Source text.
[Start of section]

We're ready to start training. We'll use the NVTabular `KerasSequenceLoader` for reading chunks of parquet files. `KerasSequenceLoader` manages shuffling by loading in chunks of data from different parts of the full dataset, concatenating them and then shuffling, then iterating through this super-chunk sequentially in batches. The number of "parts" of the dataset that get sample, or "partitions", is controlled by the `parts_per_chunk` kwarg, while the size of each one of these parts is controlled by the `buffer_size` kwarg, which refers to a fraction of available GPU memory (you can read more about it [here](https://nvidia-merlin.github.io/NVTabular/main/training/tensorflow.html) and [here](https://nvidia-merlin.github.io/NVTabular/main/api/tensorflow_dataloader.html?highlight=kerassequence#nvtabular.loader.tensorflow.KerasSequenceLoader)). Using more chunks leads to better randomness, especially at the epoch level where physically disparate samples can be brought into the same batch, but can impact throughput if you use too many. In any case, the speed of the parquet reader makes feasible buffer sizes much larger.

[End of section]

Description of the task. Pick up the passage on NVTabular's KerasSequenceLoader after its last sentence and continue it.

Provided information.

[Start of section]

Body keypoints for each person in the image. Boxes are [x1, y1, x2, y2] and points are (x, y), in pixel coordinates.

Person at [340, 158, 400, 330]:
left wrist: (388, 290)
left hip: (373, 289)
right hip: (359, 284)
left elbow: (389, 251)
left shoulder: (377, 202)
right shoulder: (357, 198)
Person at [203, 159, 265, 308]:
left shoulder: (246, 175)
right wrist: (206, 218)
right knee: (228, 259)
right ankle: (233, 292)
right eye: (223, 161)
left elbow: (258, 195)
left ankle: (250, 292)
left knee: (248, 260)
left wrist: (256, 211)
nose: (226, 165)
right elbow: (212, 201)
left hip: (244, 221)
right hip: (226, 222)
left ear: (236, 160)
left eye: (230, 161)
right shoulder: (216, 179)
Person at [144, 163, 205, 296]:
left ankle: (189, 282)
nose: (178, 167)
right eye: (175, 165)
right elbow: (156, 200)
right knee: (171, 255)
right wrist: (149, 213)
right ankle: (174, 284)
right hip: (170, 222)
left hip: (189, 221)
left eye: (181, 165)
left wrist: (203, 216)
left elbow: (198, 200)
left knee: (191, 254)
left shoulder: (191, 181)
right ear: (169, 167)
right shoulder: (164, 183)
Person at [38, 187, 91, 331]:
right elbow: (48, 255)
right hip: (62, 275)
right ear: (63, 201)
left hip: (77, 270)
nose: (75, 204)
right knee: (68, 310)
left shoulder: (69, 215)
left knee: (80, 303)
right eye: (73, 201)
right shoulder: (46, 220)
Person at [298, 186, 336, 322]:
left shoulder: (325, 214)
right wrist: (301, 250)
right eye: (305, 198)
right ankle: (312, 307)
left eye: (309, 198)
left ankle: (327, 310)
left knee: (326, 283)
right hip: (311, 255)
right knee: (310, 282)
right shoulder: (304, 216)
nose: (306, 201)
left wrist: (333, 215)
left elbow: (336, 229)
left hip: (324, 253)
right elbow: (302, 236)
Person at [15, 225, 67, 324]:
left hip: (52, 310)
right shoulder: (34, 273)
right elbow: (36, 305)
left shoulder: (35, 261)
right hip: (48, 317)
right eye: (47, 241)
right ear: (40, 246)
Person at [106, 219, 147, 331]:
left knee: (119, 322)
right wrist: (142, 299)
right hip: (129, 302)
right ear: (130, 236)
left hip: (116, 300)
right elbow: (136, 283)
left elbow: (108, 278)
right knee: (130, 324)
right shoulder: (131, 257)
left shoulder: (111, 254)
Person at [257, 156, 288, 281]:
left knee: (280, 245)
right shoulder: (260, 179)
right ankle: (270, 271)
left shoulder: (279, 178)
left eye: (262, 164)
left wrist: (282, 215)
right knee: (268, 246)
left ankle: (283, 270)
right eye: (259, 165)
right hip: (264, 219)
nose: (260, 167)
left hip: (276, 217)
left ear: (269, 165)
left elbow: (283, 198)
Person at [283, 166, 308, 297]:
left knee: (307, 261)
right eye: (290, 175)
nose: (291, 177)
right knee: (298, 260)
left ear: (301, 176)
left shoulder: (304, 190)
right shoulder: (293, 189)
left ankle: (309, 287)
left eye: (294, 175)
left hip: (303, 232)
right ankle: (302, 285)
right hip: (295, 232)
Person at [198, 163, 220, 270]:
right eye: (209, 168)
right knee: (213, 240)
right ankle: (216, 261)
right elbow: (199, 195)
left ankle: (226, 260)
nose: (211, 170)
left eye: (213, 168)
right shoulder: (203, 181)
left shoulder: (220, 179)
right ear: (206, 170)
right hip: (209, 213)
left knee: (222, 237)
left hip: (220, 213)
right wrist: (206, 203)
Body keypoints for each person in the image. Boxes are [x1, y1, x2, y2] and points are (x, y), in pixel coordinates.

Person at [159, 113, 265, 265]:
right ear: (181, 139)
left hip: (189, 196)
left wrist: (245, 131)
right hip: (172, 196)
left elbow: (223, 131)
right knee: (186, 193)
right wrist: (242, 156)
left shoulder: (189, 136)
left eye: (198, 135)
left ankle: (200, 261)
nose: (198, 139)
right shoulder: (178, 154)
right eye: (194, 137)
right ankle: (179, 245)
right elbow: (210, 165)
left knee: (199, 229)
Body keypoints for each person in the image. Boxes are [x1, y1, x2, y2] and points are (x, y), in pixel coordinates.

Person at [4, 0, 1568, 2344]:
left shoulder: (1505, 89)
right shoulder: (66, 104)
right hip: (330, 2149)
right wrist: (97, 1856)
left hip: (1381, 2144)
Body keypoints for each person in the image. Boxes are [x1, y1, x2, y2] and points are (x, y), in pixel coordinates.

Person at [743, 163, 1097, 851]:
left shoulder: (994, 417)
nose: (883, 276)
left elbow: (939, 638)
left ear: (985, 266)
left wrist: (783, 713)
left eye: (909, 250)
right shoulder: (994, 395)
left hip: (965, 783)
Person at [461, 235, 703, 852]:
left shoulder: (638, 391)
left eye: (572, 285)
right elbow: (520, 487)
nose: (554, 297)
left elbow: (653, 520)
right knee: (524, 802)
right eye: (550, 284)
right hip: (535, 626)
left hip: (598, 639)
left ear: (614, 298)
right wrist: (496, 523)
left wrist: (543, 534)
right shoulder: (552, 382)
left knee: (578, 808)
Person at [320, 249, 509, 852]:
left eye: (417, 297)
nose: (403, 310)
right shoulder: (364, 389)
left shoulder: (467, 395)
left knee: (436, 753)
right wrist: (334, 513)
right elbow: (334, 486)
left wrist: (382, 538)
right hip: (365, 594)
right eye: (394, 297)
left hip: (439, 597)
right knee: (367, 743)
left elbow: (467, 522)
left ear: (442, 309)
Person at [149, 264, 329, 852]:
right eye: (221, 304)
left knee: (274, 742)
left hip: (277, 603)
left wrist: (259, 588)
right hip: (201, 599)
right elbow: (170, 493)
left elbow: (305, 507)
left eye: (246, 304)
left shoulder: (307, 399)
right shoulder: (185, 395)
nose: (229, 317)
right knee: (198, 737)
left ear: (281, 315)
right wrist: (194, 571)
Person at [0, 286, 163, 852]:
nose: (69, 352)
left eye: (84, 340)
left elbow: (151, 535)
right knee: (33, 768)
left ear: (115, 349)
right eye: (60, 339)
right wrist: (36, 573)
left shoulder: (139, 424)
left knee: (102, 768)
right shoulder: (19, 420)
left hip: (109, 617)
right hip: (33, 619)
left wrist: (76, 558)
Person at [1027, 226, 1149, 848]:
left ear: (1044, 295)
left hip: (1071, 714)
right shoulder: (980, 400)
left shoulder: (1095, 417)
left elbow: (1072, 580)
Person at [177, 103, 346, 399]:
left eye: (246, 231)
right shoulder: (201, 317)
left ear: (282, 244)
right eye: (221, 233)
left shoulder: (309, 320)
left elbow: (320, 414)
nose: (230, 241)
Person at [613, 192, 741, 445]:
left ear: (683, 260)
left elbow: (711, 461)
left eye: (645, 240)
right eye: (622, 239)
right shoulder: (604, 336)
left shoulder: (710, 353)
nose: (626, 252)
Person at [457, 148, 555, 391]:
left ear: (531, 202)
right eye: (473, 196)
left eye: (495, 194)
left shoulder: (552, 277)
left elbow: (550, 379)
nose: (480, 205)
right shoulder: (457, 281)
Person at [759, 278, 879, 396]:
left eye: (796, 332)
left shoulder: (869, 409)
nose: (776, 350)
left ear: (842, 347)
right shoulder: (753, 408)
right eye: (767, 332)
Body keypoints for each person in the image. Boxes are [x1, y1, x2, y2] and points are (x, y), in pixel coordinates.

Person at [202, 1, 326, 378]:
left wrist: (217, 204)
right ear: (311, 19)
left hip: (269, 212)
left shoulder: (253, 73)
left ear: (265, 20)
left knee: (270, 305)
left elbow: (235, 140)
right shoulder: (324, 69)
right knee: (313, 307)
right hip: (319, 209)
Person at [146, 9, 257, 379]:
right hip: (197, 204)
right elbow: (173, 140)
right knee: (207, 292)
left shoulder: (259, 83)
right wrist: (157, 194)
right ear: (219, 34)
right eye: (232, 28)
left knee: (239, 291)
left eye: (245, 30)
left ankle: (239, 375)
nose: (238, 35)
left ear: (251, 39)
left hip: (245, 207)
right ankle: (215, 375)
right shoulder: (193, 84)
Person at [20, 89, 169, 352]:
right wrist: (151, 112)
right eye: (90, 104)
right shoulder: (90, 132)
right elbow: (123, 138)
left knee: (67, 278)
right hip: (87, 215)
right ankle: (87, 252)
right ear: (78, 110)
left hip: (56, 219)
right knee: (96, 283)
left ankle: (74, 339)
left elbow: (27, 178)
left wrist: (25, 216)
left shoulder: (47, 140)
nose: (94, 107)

[End of section]

Exercise response.
Note that `genres` column is a multi-hot column and it is fed to dataloader as a sparse tensor and then it is converted to dense represantation. Based on our analysis, genres column has max 10 sequence of entries. So we will set the sequence length for the multi-hot columns as 10 in the `sparse_feature_max` dictionary below.

In [9]:
# Define categorical and continuous columns
x_cat_names, x_cont_names = ['userId', 'movieId', 'genres'], []

# dictionary representing max sequence length for each column
sparse_features_max = {'genres': 10}

def get_dataloader(paths_or_dataset, batch_size=4096):
    dataloader = KerasSequenceLoader(
        paths_or_dataset,
        batch_size=batch_size,
        label_names=['rating_b'],
        cat_names=x_cat_names,
        cont_names=x_cont_names,
        sparse_names=list(sparse_features_max.keys()),
        sparse_max=sparse_features_max,
        sparse_as_dense=True,
    )
    return dataloader.map(lambda X, y: (X, tf.reshape(y, (-1,))))

In [10]:
OUTPUT_DIR = os.environ.get("OUTPUT_DIR", "/workspace/data/movielens/")
train_paths = glob.glob(os.path.join(OUTPUT_DIR, "train/*.parquet"))
eval_paths = glob.glob(os.path.join(OUTPUT_DIR, "valid/*.parquet"))

In [8]:
import tensorflow as tf
model.compile(optimizer="adam", run_eagerly=False)

In [None]:
print('*'*20)
print("Launch training")
print('*'*20 + '\n')
train_loader = get_dataloader(train_paths) 
losses = model.fit(train_loader, epochs=1)
model.reset_metrics()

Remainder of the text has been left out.